Obsession and Interruption

   

       
We live in a world where it is painfully easy to be drawn into the depths of obsession. Whatever your poison is, books, music, news, television, or the stereotypical obsession of videogames, the internet has made it extremely easy to fall into them. I am as big or a bigger victim of this than anyone, sometimes I will start doing something and then only stop when I realize it is 3 A.M. in the morning. This topic is currently very relevant for me due to the resurgence of Pokemon in my life. Last week, Google’s April Fools joke reminded me of the pure joy of obsessively playing Pokemon, and I’ve spent a considerable amount of time since then locked in to it.
Obsession usually begins with a chunk of free time. You realize that you don’t have to do anything important for a while, and so you begin. You put the first episode of House of Cards on Netflix, you choose your starter, you start to look into a news story, it starts as an innocuous thing. But the thing is, our obsessions have ways to keep us hooked. Netflix begins to show the next episode. When you read articles online, you can get caught in chains of links. And if you’re like me, those methods work like a charm.  And before too long, your free time is gone and your obsession begins to eat into other obligations.

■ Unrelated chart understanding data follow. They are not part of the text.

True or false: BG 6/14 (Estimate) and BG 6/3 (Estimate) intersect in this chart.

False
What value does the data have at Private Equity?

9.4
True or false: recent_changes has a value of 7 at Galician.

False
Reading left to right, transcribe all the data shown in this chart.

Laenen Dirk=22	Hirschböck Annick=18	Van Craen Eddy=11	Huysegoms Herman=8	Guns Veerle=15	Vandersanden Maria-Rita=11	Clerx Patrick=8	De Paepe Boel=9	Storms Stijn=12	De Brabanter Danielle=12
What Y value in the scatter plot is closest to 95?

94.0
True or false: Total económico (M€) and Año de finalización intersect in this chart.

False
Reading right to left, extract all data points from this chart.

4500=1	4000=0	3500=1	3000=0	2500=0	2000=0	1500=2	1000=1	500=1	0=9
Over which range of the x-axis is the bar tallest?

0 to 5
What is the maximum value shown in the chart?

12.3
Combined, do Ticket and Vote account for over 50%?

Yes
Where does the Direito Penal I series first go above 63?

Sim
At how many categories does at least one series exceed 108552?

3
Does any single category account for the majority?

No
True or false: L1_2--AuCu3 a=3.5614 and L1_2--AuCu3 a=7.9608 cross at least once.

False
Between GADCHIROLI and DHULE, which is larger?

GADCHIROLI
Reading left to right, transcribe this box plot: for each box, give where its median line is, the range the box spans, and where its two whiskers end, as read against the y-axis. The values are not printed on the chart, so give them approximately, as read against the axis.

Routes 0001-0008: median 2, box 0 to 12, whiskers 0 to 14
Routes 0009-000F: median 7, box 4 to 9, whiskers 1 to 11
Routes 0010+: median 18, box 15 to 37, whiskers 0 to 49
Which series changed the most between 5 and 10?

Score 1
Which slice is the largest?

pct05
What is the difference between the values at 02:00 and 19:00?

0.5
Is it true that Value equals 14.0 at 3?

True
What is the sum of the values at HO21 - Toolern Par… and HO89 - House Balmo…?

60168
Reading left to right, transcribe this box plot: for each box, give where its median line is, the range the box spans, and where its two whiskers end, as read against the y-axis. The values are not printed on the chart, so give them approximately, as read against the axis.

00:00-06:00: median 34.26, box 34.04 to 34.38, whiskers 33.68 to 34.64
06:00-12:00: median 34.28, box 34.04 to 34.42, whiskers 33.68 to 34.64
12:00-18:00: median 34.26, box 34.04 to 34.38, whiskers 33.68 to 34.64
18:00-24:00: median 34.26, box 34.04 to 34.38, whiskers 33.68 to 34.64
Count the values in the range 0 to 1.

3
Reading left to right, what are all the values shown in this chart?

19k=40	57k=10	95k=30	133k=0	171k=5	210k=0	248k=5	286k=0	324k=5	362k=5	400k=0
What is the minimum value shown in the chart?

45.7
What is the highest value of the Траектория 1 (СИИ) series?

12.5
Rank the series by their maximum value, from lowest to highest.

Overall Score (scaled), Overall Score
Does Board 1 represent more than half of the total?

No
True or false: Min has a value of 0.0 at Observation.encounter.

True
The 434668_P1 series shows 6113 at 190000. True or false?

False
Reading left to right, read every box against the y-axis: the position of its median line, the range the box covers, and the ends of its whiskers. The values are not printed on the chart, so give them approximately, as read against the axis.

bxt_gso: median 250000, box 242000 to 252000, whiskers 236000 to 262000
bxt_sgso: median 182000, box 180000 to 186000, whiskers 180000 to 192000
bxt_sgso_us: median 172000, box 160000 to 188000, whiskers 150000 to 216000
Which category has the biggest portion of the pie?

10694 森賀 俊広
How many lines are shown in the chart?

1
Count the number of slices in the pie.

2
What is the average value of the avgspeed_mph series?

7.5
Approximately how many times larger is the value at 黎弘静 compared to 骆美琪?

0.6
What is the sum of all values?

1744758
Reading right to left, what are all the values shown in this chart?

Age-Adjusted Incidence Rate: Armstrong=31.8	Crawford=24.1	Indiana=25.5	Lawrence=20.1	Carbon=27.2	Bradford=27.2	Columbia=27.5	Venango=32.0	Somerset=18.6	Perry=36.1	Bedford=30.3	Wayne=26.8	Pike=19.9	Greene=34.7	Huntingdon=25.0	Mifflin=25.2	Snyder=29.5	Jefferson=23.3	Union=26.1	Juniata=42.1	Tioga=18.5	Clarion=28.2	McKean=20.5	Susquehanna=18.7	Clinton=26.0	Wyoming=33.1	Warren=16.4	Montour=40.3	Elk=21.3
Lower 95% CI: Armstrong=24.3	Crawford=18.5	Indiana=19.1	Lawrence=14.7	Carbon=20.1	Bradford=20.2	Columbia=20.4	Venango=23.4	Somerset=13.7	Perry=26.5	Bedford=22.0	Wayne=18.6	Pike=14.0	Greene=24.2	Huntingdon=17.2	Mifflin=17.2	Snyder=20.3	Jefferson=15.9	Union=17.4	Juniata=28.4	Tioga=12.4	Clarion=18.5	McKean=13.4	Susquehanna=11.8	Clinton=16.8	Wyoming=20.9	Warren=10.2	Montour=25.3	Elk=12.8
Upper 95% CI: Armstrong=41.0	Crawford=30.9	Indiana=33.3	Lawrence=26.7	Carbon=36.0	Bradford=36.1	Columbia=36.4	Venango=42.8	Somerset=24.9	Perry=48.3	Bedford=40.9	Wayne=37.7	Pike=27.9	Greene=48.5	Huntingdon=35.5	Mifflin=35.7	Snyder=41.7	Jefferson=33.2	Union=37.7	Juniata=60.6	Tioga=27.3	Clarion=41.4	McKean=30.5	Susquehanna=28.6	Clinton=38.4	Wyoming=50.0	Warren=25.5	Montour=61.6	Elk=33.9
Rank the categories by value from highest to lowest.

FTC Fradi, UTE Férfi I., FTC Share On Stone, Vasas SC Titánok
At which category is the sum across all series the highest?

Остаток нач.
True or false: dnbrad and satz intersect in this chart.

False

The next stage is usually a form of rationalization. It’s O.K., you tell yourself. You’ll get to that project after one episode. You’ll quit after just… one more turn. This rationalization becomes more and more extreme as you continue, until you finally get to some threshold where you realize you are being ridiculous and stop. But by that time, the damage is often already done. You are hopelessly behind, you’ve lost a lot of sleep, and you look back at the last N hours in disgust at yourself.
So how does an ordinary, nerdy redblooded individual avoid this obsession before it gets too far? The answer comes I think, from our past. When I was younger, I wouldn’t be able to sink into the obsession for too long because it would always be interrupted by something (usually the call of a parent). And I think in our adult line, this interruption is the exact thing missing from the obsession occasion. When you live on your own, and are responsible for your own well-being, there is nothing to stop you from becoming locked into an activity. Uninterrupted, certain types of people such as myself will not even notice the time passing. So if you suffer from the same weaknesses that I do, the best technique is to create interruptions for yourself. Set alarms when you begin to get into these activities, giving yourself a reasonable time limit. More importantly, stick to those commitments once you are in the thick of the activity, don’t let yourself rationalize a small extension or that train of thought will lead you to ruin.
There is a bright side to this obsession, I think. The same instinct that locks us in to these somewhat meaningless activities is the instinct that drives people to be locked into their productive passions. It is the same sensation that I get in the middle of a writing project, that lets me finish it on only a few cups of coffee and an hour of sleep. It is the same thing that leads famous pianists to put in the hours of work that ends in magnificent performances. Perhaps with the right sense of direction, obsession can become the basis of true passion.